▶ Work task
Pick up the post below about the LMD 1.3.9 release and keep writing from the end of its last paragraph.
-- Document section follows --
LMD 1.3.9: Quietly Awesome

It has been a busy couple of weeks for the LMD project, lots of late nights and sleepless days behind me and I can say I am a ‘little’ happier with where things are in the project now 🙂

This release has no major feature changes or additions other than a modification in the default hexdepth that is used to scan malware; increased from 15,736 to 61,440 (1024*60). This enables LMD to better detect threats that it was having a little difficulty with due to the byte size of some malware. At the moment there is no byte-offset feature that would allow us to create more targeted hex signatures, which kind of fly’s in the face of my goal of improving performance — but it is what it is and for the moment things are O.K. With the new hex-depth value, the miss rate on valid malware that rules already exist for is below 1% and I can live with that till I put together a new scanner engine/logic. You can apply this update to your installations by using the -d|–update-ver flags.

In light of performance concerns with the current incarnation of LMD, I felt it prudent, and also has been requested, to create a set of signatures compatible with ClamAV. This allows those who wish to do so, to leverage the LMD signature set with ClamAV’s very impressive scanner performance. Although there are performance concerns with LMD on large file sets, it does need to be said that for day-to-day operations of the cron initiated or inotify real-time scans, there is little to no performance issues. This is strictly a situation where if you choose to scan entire home directory trees, where file lists exceed tens or hundreds of thousands, you now have an option to take advantage of our signatures within a scanner engine that can handle those large file sets.
-- Document section concluded --
-- Data excerpts follows --
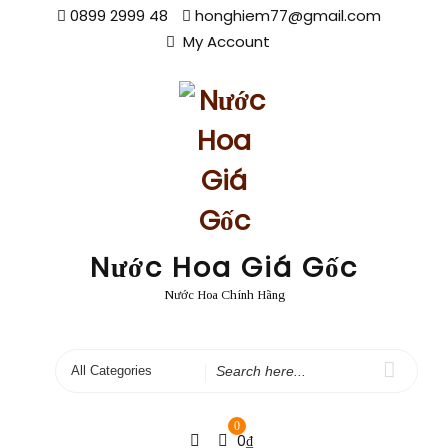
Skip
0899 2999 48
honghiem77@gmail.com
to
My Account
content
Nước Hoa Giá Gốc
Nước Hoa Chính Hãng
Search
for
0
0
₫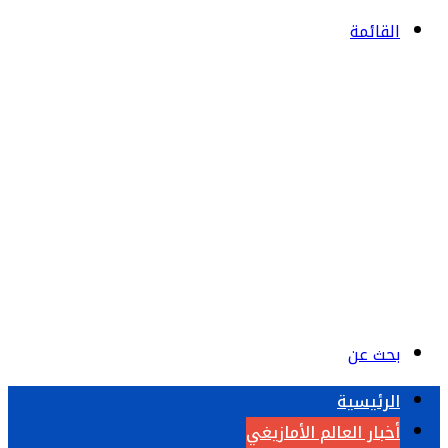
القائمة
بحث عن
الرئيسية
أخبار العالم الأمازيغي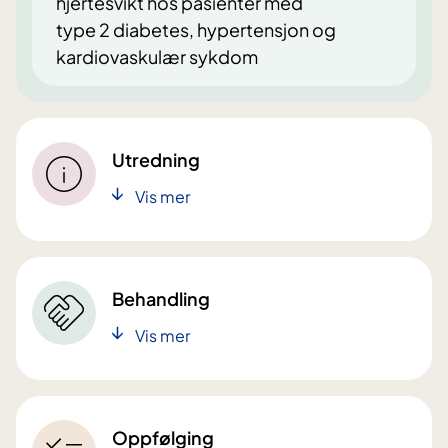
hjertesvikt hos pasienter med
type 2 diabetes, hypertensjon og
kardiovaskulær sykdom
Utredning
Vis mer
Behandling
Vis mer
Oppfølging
-- Data excerpts concluded --
▶ Answer section
The LMD converted ClamAV signatures ship as part of the current release of LMD and are stored at /usr/local/maldetect/sigs/ and are named rfxn.ndb and rfxn.hdb. The ClamAV signatures will not be updated with the usage of -u|–update but rather are static files placed inside the release package when it is rebuilt nightly with new signatures. As such, the latest versions of the rfxn.ndb|hdb files are always available at the following URL’s (these are updated whenever LMD base signature are updated — typically daily):
http://www.rfxn.com/downloads/rfxn.ndb
http://www.rfxn.com/downloads/rfxn.hdb

To make use of these signatures in ClamAV using the clamscan command, you would run a command similar to the following:
clamscan -d /usr/local/maldetect/sigs/rfxn.ndb -d /usr/local/maldetect/sigs/rfxn.hdb -d /var/clamav/ –infected -r /path/to/scan

The -d options specify the virus databases to use, when you use the -d option it will exclusively use those databases for virus scans and ignore the default ClamAV virus database, so we redefine -d /var/clamav/ to also have all of the default ClamAV signatures included in our scans. The –infected option will only display those files that are found to be infected and the -r option is for recursive scanning (descend directory tree’s).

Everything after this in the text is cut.